• **Task brief**:
Retype exactly, and only, the lines from the one that contains "แอปดูอินสตาแกรมส่วนตัว: คู่มือความ" through the final line of the entries.

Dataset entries
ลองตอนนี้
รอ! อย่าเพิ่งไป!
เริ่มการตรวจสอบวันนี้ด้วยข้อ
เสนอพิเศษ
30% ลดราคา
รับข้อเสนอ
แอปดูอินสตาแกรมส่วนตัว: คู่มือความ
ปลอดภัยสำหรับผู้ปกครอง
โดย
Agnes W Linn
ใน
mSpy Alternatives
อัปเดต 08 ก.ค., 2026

• **Task result**:
แอปดูอินสตาแกรมส่วนตัว: คู่มือความ
ปลอดภัยสำหรับผู้ปกครอง
โดย
Agnes W Linn
ใน
mSpy Alternatives
อัปเดต 08 ก.ค., 2026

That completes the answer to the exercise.